Activism and plant-based products were called major threats to the animal agriculture industry by agribusiness news site Feedstuffs this month.
The article, Six greatest ag challenges for 2018, lists six anticipated hurdles - and highlights effects of veganism, calling activist activity like undercover filming an 'assault' on animal ag.
Its author, Chuck Jolley, is the president of a food marketing firm whose clients include Cattlenetwork and the North American Meat Association.
Jolley warns the industry that activists are 'still out there; smarter, well-financed, more sophisticated and deeply determined to end animal agriculture'.
He adds that ag-gag laws - intended to prevent filming on farms without consent - have been ineffective in stopping them.

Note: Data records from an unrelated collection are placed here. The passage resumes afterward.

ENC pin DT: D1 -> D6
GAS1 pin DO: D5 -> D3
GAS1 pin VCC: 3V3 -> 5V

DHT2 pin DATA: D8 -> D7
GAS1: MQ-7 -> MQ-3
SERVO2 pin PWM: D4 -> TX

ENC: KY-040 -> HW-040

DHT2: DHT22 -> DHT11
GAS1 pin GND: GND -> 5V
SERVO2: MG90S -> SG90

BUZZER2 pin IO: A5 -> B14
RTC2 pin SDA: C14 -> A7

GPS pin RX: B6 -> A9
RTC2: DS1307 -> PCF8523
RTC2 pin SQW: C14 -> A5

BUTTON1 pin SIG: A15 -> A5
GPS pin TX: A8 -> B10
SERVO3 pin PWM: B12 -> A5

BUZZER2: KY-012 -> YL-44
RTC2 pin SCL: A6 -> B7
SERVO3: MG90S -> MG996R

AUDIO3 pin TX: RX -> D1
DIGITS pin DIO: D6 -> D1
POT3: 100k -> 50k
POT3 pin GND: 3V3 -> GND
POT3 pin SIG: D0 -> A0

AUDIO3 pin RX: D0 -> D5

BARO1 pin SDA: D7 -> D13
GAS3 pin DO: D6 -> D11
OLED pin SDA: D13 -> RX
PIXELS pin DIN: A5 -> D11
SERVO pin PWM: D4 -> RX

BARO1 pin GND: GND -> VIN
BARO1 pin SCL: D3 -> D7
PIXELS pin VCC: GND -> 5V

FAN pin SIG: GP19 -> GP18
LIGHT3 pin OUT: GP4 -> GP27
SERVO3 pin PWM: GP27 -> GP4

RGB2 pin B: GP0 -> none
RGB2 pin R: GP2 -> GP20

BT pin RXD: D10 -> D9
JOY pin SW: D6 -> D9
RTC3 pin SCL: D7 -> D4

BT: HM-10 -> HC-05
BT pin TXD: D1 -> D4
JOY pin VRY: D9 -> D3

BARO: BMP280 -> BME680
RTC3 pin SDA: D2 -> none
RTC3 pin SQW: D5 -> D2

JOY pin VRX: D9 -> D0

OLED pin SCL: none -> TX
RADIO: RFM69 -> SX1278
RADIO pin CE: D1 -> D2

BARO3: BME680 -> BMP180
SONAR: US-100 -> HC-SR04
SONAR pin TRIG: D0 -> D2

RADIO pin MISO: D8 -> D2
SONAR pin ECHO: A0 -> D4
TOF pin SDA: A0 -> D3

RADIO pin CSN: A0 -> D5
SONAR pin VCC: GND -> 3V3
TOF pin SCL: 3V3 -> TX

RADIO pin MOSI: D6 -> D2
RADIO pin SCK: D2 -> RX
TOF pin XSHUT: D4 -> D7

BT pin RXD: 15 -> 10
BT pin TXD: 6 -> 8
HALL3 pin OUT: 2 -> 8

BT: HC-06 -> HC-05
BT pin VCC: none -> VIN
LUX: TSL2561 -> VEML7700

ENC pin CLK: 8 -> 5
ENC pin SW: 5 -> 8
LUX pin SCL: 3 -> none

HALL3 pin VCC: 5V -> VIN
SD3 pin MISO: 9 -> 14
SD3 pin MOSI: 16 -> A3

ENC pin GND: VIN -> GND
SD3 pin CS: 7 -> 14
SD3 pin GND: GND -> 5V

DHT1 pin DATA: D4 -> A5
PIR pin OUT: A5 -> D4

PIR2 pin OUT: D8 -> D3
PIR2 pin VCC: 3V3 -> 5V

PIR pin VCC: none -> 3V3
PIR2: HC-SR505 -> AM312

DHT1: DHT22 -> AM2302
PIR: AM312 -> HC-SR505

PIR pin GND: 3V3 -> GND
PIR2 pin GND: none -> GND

He said: "If anything, those laws gave them serious ammunition in their public relations war against you [asking why big ag needs these laws if it has nothing to hide]."
Amanda Hitt, Director of the Food Integrity Campaign with the Government Accountability Project says that, for activists, 'getting caught (breaking ag-gag laws) might be even better than not getting caught'.
Jolley also offers tips to animal agriculture businesses to avoid being exposed for bad practices, and calls activist organizations like Mercy for Animals and Direct Action Everywhere 'demons'.
Jolley warns that ‘competition for the centre of the consumer’s plate,’ in the form of increasingly popular of meat and dairy alternatives is another major threat, with forecasted sales of these products set to hit $25 billion within ‘two short years’.
He writes: "After years of hanging around the far distant fringes of even the most healthier-than-thou hippy co-ops and vegetarian prone supermarkets, faux burgers and holiday tofurky products are becoming mainstream."
According to Jolley, massive cash injections from 'the likes of billionaire philanthropists Bill Gates and Richard Branson' mean there are some companies with the money 'to do the serious research to make fake meat taste more like the real thing'.
Aside from activism and plant-based products, Jolley lists four additional threats to agribusiness for the coming year.
He claims cost and accessibility of transportation, a lack of cheap labour, reduced international trade and a new farm bill which will redistribute government subsidization will also pose a threat to animal ag in 2018.